Key Responsibilities
- Design and maintain end-to-end machine learning pipelines for data ingestion, training, evaluation, and deployment.
- Develop reusable frameworks and tooling to accelerate experimentation and model delivery.
- Collaborate with ML teams to optimize infrastructure for performance, cost, and scalability.
- Implement automation for model retraining, monitoring, and lifecycle management.
- Manage distributed computing environments using frameworks like Spark, Flink, and Kafka.
- Ensure reproducibility, governance, and traceability across all ML workflows.
- Contribute to cloud infrastructure optimization using AWS, GCP, or Azure.
- Establish best practices for CI/CD, MLOps, and model versioning.
Minimum Qualifications
- 3+ years of experience designing or supporting ML pipelines and infrastructure.
- Strong proficiency with Python and one or more compiled languages (Java, Scala, or C++).
- Hands-on experience with data processing frameworks (Kafka, Spark, Flink).
- Solid understanding of cloud-based architectures and distributed systems.
- Experience with machine learning frameworks such as TensorFlow, PyTorch, or Scikit-learn.
- Familiarity with MLOps tools (MLflow, Kubeflow, SageMaker, Vertex AI).
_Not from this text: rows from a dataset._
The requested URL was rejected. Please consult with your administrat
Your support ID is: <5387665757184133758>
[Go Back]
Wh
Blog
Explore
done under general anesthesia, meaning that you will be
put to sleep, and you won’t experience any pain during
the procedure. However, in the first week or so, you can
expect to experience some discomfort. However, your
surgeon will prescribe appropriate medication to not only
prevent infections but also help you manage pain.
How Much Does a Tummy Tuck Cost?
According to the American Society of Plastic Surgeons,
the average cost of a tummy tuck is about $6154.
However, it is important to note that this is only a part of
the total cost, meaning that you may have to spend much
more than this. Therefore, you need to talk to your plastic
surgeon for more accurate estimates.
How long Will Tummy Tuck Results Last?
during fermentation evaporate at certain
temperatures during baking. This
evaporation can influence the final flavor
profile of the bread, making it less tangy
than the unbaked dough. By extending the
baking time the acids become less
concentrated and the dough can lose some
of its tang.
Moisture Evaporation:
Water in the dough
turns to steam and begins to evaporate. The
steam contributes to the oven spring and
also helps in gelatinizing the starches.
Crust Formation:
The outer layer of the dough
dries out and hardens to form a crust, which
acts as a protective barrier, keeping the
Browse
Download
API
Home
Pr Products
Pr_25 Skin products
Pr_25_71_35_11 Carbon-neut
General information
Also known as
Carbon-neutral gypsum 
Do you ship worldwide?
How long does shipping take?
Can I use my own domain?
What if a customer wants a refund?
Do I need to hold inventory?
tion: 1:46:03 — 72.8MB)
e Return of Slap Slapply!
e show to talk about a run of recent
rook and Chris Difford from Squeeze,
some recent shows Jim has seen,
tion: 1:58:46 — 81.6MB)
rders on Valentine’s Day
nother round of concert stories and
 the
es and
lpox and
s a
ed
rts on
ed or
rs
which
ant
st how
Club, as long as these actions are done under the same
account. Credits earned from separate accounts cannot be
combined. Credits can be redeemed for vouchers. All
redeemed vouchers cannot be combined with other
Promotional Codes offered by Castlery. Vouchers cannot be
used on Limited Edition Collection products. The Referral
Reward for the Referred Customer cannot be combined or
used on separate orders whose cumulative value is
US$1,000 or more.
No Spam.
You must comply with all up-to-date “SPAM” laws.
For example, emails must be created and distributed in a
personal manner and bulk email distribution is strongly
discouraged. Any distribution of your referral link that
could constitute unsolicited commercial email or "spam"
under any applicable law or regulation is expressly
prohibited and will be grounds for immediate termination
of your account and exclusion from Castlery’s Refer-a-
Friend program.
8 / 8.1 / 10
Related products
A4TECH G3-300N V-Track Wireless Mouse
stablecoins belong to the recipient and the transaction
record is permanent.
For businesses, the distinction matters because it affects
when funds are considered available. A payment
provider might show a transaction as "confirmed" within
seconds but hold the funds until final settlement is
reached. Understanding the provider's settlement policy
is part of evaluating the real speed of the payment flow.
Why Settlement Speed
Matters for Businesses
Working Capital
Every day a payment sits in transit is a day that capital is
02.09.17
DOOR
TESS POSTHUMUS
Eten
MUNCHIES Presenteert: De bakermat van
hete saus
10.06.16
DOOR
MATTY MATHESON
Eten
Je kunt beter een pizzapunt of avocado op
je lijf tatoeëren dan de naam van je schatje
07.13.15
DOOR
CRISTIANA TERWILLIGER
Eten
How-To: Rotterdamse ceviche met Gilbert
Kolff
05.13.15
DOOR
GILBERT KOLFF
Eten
- Strong debugging and problem-solving skills with a focus on automation.
- Effective communicator with ability to bridge data science and engineering teams.
Preferred Qualifications
- 5+ years of experience in production-scale ML systems or platform engineering.
- Advanced degree (MS or PhD) in Computer Science, Machine Learning, or a related field.
- Prior experience in ad tech, personalization, or recommendation systems.
- Experience building cloud-native ML platforms and infrastructure-as-code pipelines.
- Exposure to LLMs, reinforcement learning, or real-time inference systems.
- Results-oriented and comfortable in fast-paced, collaborative environments.